### [Written task]
Rewrite the lines from the one containing "kingdom: Animalia" through the end of the listing, inclusive, putting "vernacular name" in place of every "common name" and leaving everything else unchanged.

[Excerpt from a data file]
***

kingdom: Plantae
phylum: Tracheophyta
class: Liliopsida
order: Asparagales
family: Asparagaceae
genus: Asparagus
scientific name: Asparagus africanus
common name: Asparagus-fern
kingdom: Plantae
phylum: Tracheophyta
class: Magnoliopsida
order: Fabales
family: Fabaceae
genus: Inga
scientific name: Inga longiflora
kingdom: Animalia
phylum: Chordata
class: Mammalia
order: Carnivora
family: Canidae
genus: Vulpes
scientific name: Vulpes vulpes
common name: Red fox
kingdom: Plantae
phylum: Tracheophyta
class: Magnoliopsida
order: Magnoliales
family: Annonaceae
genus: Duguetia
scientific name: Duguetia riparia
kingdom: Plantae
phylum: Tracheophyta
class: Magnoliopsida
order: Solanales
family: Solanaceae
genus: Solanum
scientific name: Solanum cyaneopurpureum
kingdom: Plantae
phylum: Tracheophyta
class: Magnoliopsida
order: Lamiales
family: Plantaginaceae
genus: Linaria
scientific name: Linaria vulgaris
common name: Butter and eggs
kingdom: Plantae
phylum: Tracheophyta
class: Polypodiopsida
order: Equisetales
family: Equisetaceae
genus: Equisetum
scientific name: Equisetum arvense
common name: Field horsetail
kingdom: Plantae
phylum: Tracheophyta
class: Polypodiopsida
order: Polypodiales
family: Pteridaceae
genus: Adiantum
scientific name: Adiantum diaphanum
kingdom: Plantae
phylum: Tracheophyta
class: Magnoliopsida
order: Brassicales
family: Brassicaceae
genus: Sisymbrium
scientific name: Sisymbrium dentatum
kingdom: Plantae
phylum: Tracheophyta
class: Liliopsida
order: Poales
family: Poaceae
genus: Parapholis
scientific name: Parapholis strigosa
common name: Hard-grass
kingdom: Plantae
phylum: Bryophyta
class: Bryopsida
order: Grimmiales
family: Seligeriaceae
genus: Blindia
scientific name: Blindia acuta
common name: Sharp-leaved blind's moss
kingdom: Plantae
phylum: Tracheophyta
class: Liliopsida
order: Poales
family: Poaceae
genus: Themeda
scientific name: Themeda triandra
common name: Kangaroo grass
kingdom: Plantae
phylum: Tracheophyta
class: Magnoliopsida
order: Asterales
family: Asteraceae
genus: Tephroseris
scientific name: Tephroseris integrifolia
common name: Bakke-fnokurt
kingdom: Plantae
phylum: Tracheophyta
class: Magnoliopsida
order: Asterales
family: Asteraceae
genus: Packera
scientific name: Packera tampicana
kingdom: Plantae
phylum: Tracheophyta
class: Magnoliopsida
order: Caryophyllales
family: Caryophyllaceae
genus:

***

### [Worked answer]
kingdom: Animalia
phylum: Chordata
class: Mammalia
order: Carnivora
family: Canidae
genus: Vulpes
scientific name: Vulpes vulpes
vernacular name: Red fox
kingdom: Plantae
phylum: Tracheophyta
class: Magnoliopsida
order: Magnoliales
family: Annonaceae
genus: Duguetia
scientific name: Duguetia riparia
kingdom: Plantae
phylum: Tracheophyta
class: Magnoliopsida
order: Solanales
family: Solanaceae
genus: Solanum
scientific name: Solanum cyaneopurpureum
kingdom: Plantae
phylum: Tracheophyta
class: Magnoliopsida
order: Lamiales
family: Plantaginaceae
genus: Linaria
scientific name: Linaria vulgaris
vernacular name: Butter and eggs
kingdom: Plantae
phylum: Tracheophyta
class: Polypodiopsida
order: Equisetales
family: Equisetaceae
genus: Equisetum
scientific name: Equisetum arvense
vernacular name: Field horsetail
kingdom: Plantae
phylum: Tracheophyta
class: Polypodiopsida
order: Polypodiales
family: Pteridaceae
genus: Adiantum
scientific name: Adiantum diaphanum
kingdom: Plantae
phylum: Tracheophyta
class: Magnoliopsida
order: Brassicales
family: Brassicaceae
genus: Sisymbrium
scientific name: Sisymbrium dentatum
kingdom: Plantae
phylum: Tracheophyta
class: Liliopsida
order: Poales
family: Poaceae
genus: Parapholis
scientific name: Parapholis strigosa
vernacular name: Hard-grass
kingdom: Plantae
phylum: Bryophyta
class: Bryopsida
order: Grimmiales
family: Seligeriaceae
genus: Blindia
scientific name: Blindia acuta
vernacular name: Sharp-leaved blind's moss
kingdom: Plantae
phylum: Tracheophyta
class: Liliopsida
order: Poales
family: Poaceae
genus: Themeda
scientific name: Themeda triandra
vernacular name: Kangaroo grass
kingdom: Plantae
phylum: Tracheophyta
class: Magnoliopsida
order: Asterales
family: Asteraceae
genus: Tephroseris
scientific name: Tephroseris integrifolia
vernacular name: Bakke-fnokurt
kingdom: Plantae
phylum: Tracheophyta
class: Magnoliopsida
order: Asterales
family: Asteraceae
genus: Packera
scientific name: Packera tampicana
kingdom: Plantae
phylum: Tracheophyta
class: Magnoliopsida
order: Caryophyllales
family: Caryophyllaceae
genus:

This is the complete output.